Saturday, November 1, 2014

Fall where they may

Last entry,  I was struggling with the idea of evangelism.  I figured I needed study to settle my head.  So I took action.  I talked to a trusted friend who counsels me on lots of things.  He told me that he agrees with my approach, but he's also taken flac for it.  But he also told me he's seen others who took the more direct approach.  The proof is in the results...or the fruit, to use the Biblical analogy.

He also reminded me that there are different gifts, and though some groups try to cite the Great Commission as the bottom line of Christianity, it isn't necessarily that way.  Certainly we all have some level of responsibility to share our faith, but that there is a specific gift mentioned for Evangelism.  This reminded me of the discussion about various parts of one body.  How we are built to function as complementary parts, not all the same parts.  So in my mind, this necessarily disproves the interpretation that the Great Commission is the prime directive for every Christian.

Then I also talked to a friend who shares my faith but from a different part of the house.  He came at it from a different denomination, and then switched to one yet further down the hall from the one I came from.  So he helped me understand how those groups interpret the parts of the Bible that I was struggling with.

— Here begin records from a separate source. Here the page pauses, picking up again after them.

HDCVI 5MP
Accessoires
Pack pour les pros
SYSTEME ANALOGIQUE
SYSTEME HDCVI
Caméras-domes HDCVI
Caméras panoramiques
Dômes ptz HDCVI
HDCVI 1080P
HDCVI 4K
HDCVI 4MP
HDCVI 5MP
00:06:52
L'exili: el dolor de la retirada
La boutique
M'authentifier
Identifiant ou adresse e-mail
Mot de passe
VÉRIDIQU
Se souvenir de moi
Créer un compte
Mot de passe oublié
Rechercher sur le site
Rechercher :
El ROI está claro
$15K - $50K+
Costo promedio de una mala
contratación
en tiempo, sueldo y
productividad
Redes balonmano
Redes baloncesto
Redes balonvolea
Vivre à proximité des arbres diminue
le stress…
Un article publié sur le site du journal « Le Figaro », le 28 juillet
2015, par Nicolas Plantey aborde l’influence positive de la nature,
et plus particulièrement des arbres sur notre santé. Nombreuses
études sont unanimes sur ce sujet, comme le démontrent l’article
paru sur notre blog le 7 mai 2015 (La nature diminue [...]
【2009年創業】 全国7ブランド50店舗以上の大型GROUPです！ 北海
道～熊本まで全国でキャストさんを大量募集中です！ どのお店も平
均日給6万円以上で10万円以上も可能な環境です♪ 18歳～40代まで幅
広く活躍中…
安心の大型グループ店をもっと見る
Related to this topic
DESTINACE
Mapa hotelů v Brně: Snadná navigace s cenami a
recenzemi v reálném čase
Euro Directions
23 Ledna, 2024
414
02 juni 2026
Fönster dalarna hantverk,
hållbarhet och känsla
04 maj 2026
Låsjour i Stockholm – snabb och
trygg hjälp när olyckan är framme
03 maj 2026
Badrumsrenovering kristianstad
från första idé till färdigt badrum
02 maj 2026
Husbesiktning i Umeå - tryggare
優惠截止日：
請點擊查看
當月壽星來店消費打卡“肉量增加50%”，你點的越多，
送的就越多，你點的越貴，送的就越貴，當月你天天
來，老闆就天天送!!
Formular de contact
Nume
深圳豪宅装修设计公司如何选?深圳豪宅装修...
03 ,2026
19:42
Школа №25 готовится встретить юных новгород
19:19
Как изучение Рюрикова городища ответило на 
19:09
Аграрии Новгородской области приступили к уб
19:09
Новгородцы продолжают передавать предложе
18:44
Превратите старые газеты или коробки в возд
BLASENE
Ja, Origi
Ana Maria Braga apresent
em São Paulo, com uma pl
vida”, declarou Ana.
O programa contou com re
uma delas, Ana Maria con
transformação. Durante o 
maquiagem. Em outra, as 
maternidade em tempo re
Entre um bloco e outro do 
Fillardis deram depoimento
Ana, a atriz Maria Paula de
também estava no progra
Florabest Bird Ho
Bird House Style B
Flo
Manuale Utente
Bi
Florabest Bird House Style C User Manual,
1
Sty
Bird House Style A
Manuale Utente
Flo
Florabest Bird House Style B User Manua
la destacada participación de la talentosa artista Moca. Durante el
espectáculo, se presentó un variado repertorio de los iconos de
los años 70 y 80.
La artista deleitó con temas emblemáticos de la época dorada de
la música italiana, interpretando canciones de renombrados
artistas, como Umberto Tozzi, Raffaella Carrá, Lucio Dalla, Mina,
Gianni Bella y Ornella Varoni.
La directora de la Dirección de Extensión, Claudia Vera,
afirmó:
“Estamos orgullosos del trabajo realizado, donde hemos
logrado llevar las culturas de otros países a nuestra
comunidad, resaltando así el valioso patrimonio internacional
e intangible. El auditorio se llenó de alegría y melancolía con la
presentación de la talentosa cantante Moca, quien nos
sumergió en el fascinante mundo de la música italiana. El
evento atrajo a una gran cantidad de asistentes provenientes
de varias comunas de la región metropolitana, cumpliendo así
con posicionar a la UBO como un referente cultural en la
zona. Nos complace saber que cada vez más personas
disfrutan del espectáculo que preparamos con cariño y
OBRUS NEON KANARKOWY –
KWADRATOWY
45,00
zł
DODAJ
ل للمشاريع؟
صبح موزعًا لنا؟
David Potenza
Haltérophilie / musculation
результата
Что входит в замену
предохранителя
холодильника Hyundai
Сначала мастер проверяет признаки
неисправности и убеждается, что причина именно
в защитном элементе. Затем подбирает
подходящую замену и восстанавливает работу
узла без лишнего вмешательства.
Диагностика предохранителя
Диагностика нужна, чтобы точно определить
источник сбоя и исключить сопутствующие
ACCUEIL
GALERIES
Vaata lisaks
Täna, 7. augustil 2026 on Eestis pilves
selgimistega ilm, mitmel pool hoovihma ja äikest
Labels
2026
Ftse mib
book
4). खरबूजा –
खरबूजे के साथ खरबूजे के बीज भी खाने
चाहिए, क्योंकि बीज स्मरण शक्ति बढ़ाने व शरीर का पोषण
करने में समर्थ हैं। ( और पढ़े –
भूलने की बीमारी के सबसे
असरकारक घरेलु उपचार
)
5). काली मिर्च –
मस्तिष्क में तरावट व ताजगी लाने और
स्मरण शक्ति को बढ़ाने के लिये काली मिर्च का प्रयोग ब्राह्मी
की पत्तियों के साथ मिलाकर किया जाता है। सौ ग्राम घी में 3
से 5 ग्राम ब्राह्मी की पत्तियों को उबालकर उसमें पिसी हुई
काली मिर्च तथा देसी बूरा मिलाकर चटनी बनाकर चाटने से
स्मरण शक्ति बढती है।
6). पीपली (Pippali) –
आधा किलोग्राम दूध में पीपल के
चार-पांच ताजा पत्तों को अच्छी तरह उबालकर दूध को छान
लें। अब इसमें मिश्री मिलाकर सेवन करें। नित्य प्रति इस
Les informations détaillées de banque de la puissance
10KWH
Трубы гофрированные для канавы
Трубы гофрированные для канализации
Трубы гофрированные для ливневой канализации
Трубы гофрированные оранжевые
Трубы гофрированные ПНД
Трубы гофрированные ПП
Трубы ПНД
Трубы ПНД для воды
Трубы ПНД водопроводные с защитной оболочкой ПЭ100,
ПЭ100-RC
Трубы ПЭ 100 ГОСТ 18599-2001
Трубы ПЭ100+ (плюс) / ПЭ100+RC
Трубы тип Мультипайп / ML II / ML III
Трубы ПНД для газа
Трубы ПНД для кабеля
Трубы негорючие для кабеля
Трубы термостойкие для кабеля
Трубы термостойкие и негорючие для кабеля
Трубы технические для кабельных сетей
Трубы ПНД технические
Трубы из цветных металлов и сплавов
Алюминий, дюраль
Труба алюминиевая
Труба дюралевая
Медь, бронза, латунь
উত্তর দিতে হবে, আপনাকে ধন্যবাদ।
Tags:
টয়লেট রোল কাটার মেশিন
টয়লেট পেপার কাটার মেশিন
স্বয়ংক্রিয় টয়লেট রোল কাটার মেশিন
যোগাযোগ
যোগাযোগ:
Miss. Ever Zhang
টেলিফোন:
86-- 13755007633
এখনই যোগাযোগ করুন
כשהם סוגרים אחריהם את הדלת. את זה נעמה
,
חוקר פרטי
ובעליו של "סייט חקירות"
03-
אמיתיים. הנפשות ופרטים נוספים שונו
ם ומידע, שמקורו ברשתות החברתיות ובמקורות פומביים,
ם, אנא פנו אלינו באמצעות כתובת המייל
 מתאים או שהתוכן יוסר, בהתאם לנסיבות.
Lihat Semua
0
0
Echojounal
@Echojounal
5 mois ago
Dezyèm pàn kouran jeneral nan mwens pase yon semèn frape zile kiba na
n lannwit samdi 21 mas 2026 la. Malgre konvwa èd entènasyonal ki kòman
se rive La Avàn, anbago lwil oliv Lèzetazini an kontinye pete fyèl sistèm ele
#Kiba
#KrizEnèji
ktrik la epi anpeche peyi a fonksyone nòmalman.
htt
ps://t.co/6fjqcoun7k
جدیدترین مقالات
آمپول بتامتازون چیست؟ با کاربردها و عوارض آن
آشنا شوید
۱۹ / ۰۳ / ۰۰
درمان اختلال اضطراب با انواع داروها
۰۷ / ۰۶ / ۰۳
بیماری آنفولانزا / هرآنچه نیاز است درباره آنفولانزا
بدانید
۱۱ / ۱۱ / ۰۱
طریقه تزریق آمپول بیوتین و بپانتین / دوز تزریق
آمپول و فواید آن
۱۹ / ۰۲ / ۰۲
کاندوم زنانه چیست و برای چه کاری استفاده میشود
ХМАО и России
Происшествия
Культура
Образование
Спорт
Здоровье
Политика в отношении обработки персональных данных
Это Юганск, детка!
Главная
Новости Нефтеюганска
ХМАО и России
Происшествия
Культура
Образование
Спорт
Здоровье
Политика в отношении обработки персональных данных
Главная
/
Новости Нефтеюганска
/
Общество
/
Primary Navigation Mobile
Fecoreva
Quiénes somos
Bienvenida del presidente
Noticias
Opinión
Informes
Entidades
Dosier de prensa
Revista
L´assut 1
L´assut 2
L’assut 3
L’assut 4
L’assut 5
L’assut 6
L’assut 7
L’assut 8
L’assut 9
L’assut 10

Then I reread a book (So you Don't Want to Go to Church Anymore) that had first gave me confidence to fully step out of the room I had been raised in.  I had poked my head out and looked up and down the hall of the wide house of Christian views, even looked int the windows of some other rooms.  But this book convinced me I needed to walk out of the one I was in.  I picked up several things I hadn't noticed before and reaffirmed the decision.  This served to help cut a few of the subtler cords that I hadn't fully broken yet.

And from there, I looked up one of the authors and found a podcast (The Jesus Lens) on interpreting the Bible as a chronicle of redemptive flow through time. The story of God's pursuit and salvation of humanity that culminated in Jesus, but continues through to this day and will progressively flow on to the end of time.  It was extremely enlightening to walk through every book this way.  I don't want to provide a cursory summary that will let a reader feel they got the idea and don't need to do the study themselves, so suffice to say this approach resolves many of the contradictory elements such as the nature of God in the Old Testament vs the New and the discrepancies in tone and approach of the New Testament writers themselves, which I mentioned as an issue last time.  I've heard many explanations for these problems, but this one is the best and most unified, to me.  So check it out if you're interested.

By this point, I was feeling more confident, so I even went through and looked up every verse that talks about the Word of God or Word of the Lord.  Actually, I looked up every instance of the word 'word'.  It's over 400 verses.  But I noticed two things:  they never refer to the written word, the scriptures, or the Bible itself.  Honestly, they couldn't refer to the Bible because it wasn't compiled until like 300 years after the last books were written.  But it never even refers to the Hebrew Law or Prophets.  These are always called out as writings.  The Word of God always refers to a live message or a person...seriously a person.  In some cases it says the Word of the Lord came to someone and said... and then the person replies.  So there's a conversation between entities here.  This is consistent with what John writes about the Word becoming flesh.

So I looked up the Hebrew and Greek words used.  'Dabar' in Hebrew and 'logos' is Greek.  They both refer to the written word only by extension.  The real meaning is the content.  They mean an issuance of information, a revelation in the strict sense.  So this just blew my head apart!  My whole life I'd been taught that the Bible was the Word of God.  Even as a toddler we'd sung songs about it.  But it's totally untrue!

In my excitement, I posted this on Facebook, which of course brought a little controversy.  But surprisingly, many people were not shocked.  So, I felt like Shinji Ikari emerging from his Instrumentality.  When it finally clicks, he finds himself standing amongst a host of people, who have also arrived there, clapping and congratulating him.

So now, I don't claim to have a better interpretation.  I truly feel confident in saying I know to be true what I already felt to be true.  And the burden of getting the right system down has been lifted.  I'm sure I don't have it totally right, but I have taken another giant step in learning to LIVE (alive, living) relationship with God.  And I am more comfortable with how to best deal with others at various points on the same road.

Because we ARE all on the same road.  Know it or not.  Believe it or not.  And I can now show you how the Bible demonstrates this.  And if I'm wrong, that's ok.  You can't convince me until my time is ripe, and I can't convince you until yours is.  So it's best to leave that job to the one who is capable of fixing us both.  Will people abuse this freedom, misinterpret what I'm saying?  Absolutely!  They already are, and have (I'm not the first to arrive here).  But potential for abuse doesn't mean we alter, negate, or hide the truth...as if we really could anyway.